Dataset records:
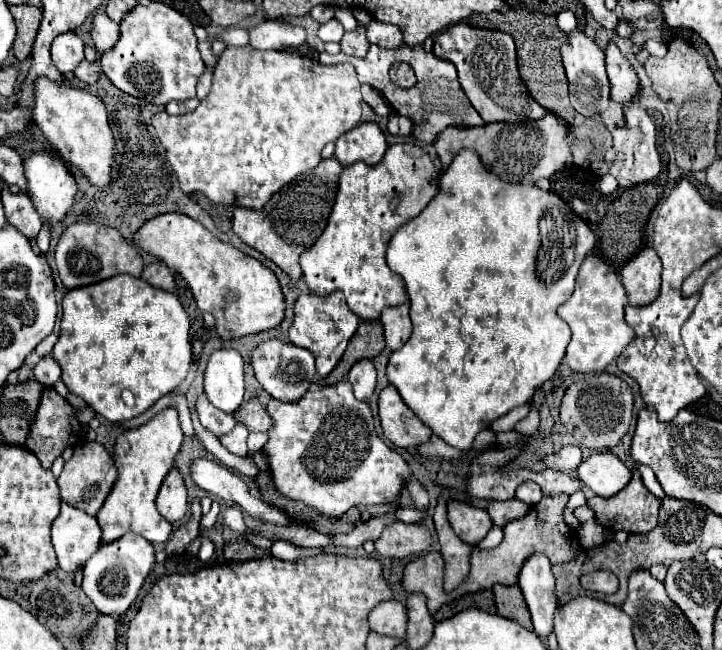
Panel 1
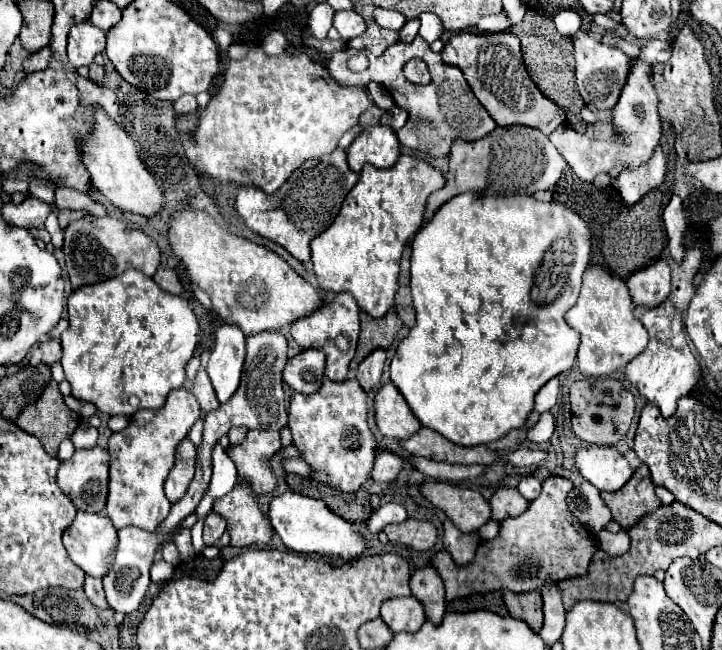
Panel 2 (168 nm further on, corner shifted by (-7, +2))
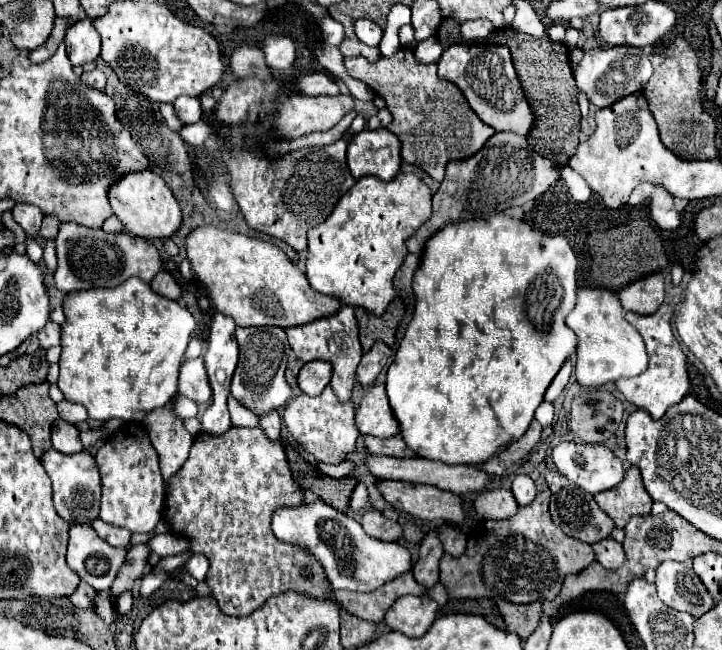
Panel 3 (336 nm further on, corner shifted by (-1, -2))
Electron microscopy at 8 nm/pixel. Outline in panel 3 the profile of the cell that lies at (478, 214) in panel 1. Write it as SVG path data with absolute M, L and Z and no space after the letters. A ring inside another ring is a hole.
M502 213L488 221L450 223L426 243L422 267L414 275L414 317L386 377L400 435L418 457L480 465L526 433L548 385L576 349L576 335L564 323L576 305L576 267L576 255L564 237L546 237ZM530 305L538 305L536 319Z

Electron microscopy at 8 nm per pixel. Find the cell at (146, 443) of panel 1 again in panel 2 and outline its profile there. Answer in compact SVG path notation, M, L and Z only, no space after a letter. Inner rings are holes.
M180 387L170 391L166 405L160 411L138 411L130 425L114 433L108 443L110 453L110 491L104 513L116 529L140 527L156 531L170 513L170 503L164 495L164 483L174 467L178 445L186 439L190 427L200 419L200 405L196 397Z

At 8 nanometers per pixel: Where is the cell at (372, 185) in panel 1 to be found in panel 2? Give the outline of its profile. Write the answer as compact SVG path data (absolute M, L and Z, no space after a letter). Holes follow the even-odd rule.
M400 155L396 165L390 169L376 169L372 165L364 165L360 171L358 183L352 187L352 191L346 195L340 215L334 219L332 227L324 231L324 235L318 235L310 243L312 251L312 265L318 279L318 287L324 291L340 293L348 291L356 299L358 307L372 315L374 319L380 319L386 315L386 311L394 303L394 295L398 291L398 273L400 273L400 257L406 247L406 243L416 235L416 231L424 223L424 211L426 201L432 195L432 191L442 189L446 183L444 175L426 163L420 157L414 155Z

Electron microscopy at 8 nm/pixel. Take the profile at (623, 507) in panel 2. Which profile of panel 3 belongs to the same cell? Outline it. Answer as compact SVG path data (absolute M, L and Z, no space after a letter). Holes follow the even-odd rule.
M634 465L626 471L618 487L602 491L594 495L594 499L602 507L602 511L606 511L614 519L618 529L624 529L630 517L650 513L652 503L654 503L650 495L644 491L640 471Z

== EXERCISE OBJECTIVE ==
Throughout the data above, count the lines in which the word "shifted" occurs; supply the number alone.

== TASK OUTPUT ==
2